To be fair to Wallace, his political wardrobe for debates also spanned football jerseys and grey sleeveless vests as well. In a nod to global warming, Irish journalist Richard Chambers wrote: “It’s too hot for Mick Wallace to wear sleeves in Parliament.” The current affairs programme RTÉ Today even ran an entire show titled: Should Mick Wallace Tidy Up?
Jean-Luc Mélenchon, by contrast, offers an example of an MEP who wears suits, just ones that fit badly: too high a high buttoning point “truncates the lapel line and reduces the amount of suppression you can put into the jacket’s waist,” said popular menswear writer Derek Guy.
And while one of Guy’s main rules of menswear was: “If your clothes fit, you’ll look great,” another French MEP, Bernard Guetta, offered examples of suits that appeared more to be wrapped around him, rather than tailored to a particular body shape.
Germany’s MEP Andreas Gluck has worn a scarf to European Parliament meetings but if one is going to wear a scarf, go all out, said Guy: “Along with being cosy, large scarves add visual interest because they’re big enough to fold in interesting ways.”
Politicians generally dress no better than their constituents because, it seems, as a society we have forgotten to dress and there is no one left to remind us, Guy told Brussels Signal.
“We see politicians everywhere dress worse, simply because we don’t have informed sales staff to help them, or tailors who can alter or make things correctly,” he said.
So it could be argued MEPs’ worsening standards of dress reflects, more obviously, a decay in those standards in society generally.
“Generally speaking, yes, dress standards have mostly fallen everywhere with regard to tailored clothing simply because there are fewer tailors and informed salespeople,” Guy said.
“A hundred years ago, this was a much more bustling trade and a person could just go to their local tailor’s shop and be taken care of. Now, it takes a lot of effort on the consumer’s part,” he added.
There are still tailors left in Brussels and Strasbourg but not all have found things straightforward
Strasbourg tailor Xavier Hedoire told Cafe Babel the city was only “the City of Suits” seven days a month and it was hard to find clients who come back regularly.
Whereas in Brussels, a Reddit user posted in May 2024 about one of the city’s best-reviewed tailors: “If this is what passes for a good tailor in Brussels, I despair. I went here and had the worst experience I’ve ever had at a tailor. ”

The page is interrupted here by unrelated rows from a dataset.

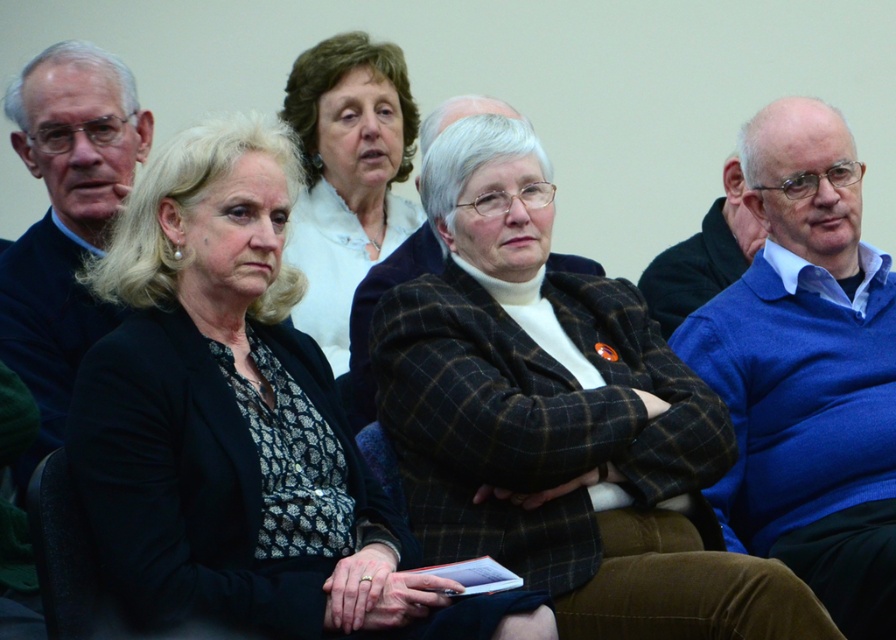
In the scene shown: You are standing in the conference room and want to determine which of the two points, point (116, 380) or point (407, 202), is nearer to you. Based on the image, which point is closer?

Point (116, 380) is closer to the camera than point (407, 202), so it is the nearer point.

You are a photographer setting up for a group photo in the conference room. You need to ensure that the black textured blazer at center and the white woolen sweater at upper center are at least 1 meter apart for composition. Based on the scene, can you confirm if they meet this requirement?

The black textured blazer at center and white woolen sweater at upper center are 1.02 meters apart from each other, which meets the requirement of being at least 1 meter apart for composition.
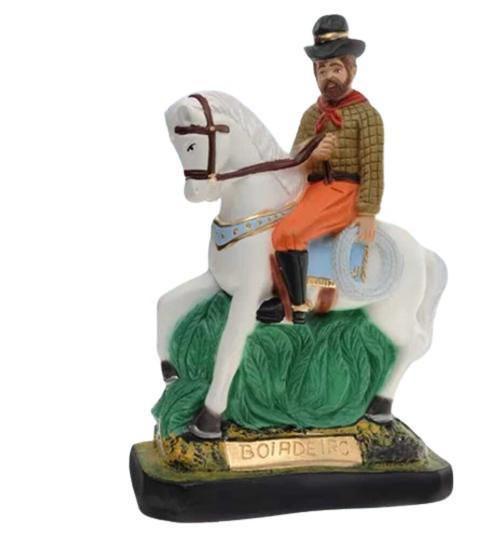
You are a GUI agent. You are given a task and a screenshot of the screen. Output one action in this format:
    pyautogui.click(x=<x>, y=<y>)
    Task: Click on the figurines
    The image size is (504, 540).
    Given the screenshot: What is the action you would take?
    pyautogui.click(x=342, y=499), pyautogui.click(x=374, y=491), pyautogui.click(x=307, y=364), pyautogui.click(x=243, y=368), pyautogui.click(x=248, y=233), pyautogui.click(x=374, y=256)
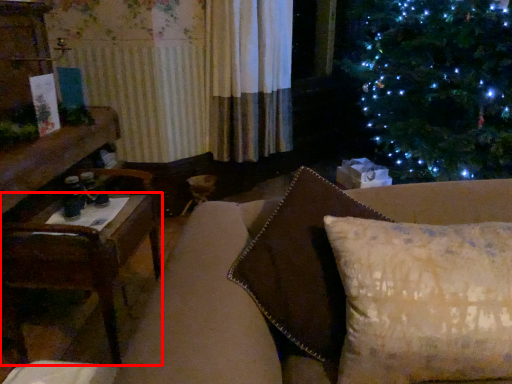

One article by Mace profiled Nicola Martorana, the “discreet Sicilian tailor whose bespoke attire is worn by everyone from Michel Barnier … to the lobbyists and lawyers of Brussels.”
Since 2006, he has visited Brussels every three weeks for fittings with “commissioners, heads of state and members of the European Parliament,” apparently.
Martorana briefly ran a tailor’s shop near the European Commission’s buildings, which helped him attract clients such as former European Commission president Romano Prodi, who was known for his sober, dark, well-fitting suits.
But Martorana found the European Quarter a difficult place to set up as a tailor: “A working area – not a shopping area – and soon we decided to close it,” he said.
Former MEP Annunziata Rees-Mogg told Brussels Signal of the menswear from her time in the European Parliament, saying; “The only one I remember was Berlusconi,” who served two periods as an MEP, and “whose costume seemed to involve at least six models over 5’10.”